ROB ZOMBIE: MGM Pulled Plug On Movie Over A Joke

As first reported here yesterday, ROB ZOMBIE has now officially confirmed that MGM has dropped his much-talked-about movie, House Of 1000 Corpses, several months ahead of its previously-announced Halloween release.

Speaking to MTV.com, ZOMBIE blamed the decision by MGM to distance themselves from the film on an offhand joke made by the singer during a previous MTV interview.

While speaking to Ben Affleck for an MTV "Movie House" segment early last month, ZOMBIE had explained how Universal dropped the picture because they found the content to be morally objectionable. When the actor asked about MGM, ZOMBIE joked, "Apparently they have no morals over there. They're happy for some blood."

"MGM got wind of it and got so pissed off they shut us down the next day," ZOMBIE told MTV. "We went into editing, and they were like, 'Get out.' ... They went berserk. And literally, they never called me or any of the producers. They had assistants call the editing room and they were like, 'Get out.' It was over in a second, we couldn't get any resolve on it. It was very strange."

Meanwhile, it appears that MGM is denying that they ever planned to distribute the picture in the first place.

"It was falsely announced in [Hollywood trade paper] Variety that we had the project," said an MGM spokesperson who asked not to be named. "We never had a deal with ROB ZOMBIE. We were in negotiations, let's put it that way, or we were thinking about it."

ZOMBIE, however, views the situation differently. "MGM came on board. It kind of never really got out, but they were paying all of the bills, they were editing, it was all on their dime, they were investing. So once the studio's paying their money, you know they're into it."

As a result of this most recent setback, ZOMBIE appears to have finally given up on trying to find a major studio to distribute his film and is planning on releasing the picture independently.

"What I think the reality of the situation is, whether it's MGM or Universal, or whatever, the movie's not anything that a major studio wants to touch," he said. "They don't want to deal with it.
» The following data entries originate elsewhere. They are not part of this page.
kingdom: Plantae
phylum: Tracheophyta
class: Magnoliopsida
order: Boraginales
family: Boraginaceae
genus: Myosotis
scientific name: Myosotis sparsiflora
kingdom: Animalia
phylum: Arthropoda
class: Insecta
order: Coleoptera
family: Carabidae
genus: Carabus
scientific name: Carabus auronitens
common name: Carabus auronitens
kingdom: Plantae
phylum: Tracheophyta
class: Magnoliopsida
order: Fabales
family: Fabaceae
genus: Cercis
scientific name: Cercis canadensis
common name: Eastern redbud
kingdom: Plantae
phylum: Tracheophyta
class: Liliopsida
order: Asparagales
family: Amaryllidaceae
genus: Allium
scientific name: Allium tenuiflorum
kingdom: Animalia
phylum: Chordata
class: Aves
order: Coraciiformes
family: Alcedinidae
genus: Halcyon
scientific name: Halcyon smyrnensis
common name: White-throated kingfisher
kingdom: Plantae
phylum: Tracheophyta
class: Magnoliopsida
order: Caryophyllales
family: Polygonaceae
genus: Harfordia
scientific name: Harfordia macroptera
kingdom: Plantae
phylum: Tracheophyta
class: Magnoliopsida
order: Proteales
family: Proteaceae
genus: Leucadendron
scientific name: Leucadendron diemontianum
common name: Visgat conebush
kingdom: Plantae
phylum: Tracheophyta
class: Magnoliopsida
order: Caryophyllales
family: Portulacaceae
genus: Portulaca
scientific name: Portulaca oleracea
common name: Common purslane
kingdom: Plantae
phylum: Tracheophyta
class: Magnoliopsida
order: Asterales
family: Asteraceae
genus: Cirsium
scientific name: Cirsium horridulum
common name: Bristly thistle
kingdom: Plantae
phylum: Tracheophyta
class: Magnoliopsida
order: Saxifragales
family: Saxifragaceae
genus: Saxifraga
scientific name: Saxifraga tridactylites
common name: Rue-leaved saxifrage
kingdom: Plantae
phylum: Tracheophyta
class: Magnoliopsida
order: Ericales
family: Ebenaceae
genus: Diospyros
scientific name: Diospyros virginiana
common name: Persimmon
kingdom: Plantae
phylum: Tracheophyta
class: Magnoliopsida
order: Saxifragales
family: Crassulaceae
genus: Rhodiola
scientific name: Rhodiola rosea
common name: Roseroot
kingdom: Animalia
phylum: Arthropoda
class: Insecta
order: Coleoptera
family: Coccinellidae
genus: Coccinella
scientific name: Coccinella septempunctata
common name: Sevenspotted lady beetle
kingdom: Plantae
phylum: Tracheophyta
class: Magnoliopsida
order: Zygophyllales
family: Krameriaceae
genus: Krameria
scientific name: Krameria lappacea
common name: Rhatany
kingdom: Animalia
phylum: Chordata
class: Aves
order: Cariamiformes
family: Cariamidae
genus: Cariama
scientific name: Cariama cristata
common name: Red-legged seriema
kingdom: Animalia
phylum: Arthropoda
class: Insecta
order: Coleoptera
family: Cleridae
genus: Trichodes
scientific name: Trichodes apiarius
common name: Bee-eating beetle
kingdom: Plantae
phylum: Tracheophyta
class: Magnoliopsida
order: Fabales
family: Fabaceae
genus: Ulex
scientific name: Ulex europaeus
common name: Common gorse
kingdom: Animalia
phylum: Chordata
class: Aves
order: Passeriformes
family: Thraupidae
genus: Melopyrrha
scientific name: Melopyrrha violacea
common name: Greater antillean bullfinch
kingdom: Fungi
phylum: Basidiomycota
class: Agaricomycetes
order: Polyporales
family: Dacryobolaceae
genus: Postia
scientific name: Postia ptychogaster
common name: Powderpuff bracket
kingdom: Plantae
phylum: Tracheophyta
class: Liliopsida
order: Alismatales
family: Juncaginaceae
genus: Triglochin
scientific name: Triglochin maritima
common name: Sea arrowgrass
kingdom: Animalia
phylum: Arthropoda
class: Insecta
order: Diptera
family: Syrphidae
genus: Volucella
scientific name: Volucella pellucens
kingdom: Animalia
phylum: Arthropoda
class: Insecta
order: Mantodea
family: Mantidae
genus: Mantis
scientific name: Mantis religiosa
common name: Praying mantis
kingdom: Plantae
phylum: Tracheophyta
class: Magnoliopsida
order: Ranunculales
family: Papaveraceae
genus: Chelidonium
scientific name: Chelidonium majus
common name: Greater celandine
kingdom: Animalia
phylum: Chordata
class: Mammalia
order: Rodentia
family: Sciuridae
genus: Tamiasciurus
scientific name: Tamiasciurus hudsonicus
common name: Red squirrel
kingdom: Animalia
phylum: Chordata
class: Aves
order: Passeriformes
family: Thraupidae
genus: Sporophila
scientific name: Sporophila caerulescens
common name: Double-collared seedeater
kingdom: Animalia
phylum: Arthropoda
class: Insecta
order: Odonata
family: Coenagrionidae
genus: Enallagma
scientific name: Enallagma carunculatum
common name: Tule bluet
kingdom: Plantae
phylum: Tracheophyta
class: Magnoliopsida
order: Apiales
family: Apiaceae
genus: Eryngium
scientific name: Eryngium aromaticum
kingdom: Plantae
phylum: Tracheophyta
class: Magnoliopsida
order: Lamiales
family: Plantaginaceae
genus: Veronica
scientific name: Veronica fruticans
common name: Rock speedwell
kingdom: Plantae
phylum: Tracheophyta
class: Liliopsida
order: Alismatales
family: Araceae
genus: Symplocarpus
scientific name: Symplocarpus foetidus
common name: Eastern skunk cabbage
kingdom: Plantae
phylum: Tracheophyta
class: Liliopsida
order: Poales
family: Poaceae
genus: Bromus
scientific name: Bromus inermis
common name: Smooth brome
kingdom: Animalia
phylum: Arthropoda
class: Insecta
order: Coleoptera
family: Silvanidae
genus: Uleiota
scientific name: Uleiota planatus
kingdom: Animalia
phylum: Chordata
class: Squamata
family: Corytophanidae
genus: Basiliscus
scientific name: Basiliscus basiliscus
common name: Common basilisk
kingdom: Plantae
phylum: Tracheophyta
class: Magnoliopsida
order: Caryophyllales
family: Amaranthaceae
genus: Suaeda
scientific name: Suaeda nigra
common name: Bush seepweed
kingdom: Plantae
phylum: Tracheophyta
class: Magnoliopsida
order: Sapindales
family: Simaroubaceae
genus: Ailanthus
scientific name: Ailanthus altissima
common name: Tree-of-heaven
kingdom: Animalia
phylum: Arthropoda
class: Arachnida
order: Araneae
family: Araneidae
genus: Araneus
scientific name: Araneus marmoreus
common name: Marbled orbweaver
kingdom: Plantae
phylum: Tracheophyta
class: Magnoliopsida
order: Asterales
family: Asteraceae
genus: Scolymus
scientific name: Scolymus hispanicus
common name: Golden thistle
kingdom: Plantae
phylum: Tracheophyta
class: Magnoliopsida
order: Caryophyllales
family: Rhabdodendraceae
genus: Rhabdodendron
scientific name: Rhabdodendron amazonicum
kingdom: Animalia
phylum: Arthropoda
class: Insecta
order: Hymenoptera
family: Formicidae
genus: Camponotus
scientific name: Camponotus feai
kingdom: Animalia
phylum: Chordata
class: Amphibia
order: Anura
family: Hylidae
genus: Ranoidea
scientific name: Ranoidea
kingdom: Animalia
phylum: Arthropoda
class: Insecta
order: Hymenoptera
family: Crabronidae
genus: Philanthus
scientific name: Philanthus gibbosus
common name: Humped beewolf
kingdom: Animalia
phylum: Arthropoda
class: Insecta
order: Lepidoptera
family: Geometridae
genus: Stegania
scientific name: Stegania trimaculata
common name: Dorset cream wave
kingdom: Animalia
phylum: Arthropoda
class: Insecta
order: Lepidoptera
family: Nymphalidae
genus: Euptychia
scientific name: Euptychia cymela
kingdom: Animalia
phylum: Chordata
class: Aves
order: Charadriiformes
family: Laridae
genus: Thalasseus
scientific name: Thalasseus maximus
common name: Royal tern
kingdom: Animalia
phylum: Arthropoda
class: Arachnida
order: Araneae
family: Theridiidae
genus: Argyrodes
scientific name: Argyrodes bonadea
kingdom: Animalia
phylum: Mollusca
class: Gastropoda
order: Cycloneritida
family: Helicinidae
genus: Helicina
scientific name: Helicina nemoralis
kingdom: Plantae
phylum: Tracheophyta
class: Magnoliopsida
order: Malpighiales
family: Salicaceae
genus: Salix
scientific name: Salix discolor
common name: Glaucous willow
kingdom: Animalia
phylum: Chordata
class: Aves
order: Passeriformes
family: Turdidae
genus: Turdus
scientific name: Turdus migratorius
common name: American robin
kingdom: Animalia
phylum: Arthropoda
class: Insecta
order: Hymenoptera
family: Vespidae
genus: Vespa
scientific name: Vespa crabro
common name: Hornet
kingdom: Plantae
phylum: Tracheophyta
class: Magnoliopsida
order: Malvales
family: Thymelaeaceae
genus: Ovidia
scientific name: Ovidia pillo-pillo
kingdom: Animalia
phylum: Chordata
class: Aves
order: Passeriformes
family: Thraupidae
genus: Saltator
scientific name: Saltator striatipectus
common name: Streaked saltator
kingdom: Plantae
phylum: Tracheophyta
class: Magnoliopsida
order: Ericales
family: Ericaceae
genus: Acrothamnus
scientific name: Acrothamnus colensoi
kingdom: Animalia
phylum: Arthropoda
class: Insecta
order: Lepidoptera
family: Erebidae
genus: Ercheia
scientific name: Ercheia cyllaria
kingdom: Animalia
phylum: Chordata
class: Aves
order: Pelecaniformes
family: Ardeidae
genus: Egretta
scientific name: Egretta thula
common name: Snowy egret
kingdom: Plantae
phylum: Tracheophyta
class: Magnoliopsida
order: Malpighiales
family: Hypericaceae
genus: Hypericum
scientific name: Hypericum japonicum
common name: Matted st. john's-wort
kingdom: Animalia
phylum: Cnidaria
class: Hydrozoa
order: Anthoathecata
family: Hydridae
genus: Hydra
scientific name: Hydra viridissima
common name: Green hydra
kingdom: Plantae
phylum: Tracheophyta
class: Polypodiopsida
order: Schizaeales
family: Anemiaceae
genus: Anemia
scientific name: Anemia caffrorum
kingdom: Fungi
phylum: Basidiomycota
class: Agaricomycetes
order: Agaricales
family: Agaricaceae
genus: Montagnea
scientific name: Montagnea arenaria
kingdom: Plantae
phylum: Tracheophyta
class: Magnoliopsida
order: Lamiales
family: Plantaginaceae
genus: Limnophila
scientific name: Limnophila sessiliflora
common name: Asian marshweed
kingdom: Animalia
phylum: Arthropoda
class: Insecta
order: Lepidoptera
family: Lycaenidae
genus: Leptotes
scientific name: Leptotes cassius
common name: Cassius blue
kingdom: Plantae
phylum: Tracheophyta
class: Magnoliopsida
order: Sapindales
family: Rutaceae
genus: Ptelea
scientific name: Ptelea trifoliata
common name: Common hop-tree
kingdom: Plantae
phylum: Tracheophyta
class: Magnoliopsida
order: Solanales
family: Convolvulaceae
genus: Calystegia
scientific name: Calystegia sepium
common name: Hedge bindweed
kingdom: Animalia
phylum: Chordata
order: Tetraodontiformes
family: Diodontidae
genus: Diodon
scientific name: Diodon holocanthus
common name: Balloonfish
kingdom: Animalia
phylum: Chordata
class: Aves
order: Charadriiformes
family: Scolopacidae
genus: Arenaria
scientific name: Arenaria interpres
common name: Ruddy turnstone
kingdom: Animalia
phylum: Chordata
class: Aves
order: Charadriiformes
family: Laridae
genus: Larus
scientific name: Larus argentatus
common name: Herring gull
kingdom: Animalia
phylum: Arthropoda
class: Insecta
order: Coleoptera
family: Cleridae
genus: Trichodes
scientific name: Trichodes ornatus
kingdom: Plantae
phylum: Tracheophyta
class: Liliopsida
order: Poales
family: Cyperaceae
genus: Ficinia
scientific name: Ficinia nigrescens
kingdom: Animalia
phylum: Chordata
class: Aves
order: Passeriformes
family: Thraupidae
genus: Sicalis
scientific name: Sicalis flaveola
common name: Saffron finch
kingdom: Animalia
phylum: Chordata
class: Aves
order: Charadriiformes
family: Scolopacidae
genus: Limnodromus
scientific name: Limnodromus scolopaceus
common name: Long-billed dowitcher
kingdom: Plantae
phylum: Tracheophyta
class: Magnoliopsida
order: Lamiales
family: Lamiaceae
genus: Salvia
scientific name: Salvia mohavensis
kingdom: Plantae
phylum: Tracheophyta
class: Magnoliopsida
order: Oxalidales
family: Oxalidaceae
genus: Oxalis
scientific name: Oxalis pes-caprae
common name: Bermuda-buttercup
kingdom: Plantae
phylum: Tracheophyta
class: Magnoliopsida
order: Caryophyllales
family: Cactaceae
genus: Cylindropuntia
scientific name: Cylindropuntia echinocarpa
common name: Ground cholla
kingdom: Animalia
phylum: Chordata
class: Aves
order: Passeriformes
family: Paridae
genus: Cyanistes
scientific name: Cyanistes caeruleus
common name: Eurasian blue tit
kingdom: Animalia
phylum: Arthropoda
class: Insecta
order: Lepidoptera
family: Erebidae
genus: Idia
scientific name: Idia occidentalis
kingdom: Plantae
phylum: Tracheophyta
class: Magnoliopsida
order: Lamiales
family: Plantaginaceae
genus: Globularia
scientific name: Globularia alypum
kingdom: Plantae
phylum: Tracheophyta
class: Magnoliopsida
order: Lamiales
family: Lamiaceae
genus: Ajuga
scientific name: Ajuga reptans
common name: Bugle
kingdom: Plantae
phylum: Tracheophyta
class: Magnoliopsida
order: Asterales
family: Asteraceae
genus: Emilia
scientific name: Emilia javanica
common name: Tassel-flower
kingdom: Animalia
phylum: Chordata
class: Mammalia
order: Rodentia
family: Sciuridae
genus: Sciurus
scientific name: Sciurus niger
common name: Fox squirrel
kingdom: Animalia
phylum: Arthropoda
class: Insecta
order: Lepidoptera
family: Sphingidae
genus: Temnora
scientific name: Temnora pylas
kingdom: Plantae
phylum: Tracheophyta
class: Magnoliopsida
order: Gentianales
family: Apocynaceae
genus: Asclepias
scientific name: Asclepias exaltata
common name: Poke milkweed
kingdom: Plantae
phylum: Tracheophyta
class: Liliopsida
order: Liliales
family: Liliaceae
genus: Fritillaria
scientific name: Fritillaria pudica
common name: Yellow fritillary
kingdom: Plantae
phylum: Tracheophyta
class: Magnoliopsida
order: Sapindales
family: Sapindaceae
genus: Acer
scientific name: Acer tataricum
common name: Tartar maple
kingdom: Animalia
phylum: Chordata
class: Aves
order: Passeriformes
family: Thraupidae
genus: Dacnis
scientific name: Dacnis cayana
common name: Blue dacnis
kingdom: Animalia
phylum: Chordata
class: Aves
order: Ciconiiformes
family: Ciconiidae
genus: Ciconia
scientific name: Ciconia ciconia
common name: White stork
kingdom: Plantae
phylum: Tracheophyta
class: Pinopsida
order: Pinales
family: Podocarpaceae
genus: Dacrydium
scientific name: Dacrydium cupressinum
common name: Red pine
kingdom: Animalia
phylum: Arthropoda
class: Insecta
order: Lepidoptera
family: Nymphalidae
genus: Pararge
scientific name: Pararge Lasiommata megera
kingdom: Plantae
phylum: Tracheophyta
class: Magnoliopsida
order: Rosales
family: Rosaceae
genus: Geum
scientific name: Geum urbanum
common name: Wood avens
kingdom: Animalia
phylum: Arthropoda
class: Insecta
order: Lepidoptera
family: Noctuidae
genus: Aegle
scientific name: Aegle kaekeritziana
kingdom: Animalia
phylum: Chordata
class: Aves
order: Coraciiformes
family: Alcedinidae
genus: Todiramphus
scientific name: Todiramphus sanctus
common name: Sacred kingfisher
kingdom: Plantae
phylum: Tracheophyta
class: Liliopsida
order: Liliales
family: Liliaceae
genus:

Everyone will go, 'What about Hannibal?' but Hannibal's gonna make $300 million, so they're fine. What we've done now is I own the film, and I just hired a company that will do the prints and the advertising. And I'm just gonna release it myself so it cuts out the middle man."

"Looking back, it was completely unrealistic [to think a studio would release the film]. ... These studios are just such big corporate entities, owned by these other companies, and so many investors and stockholders. It's just [that] they don't want controversy.

"It's just a different time for movies," he added. "I've been talking to a lot of people in the business, and it's just like, there's a lot of movies that you love [that could not be made today]. They'd be hard pressed to get Taxi Driver made now."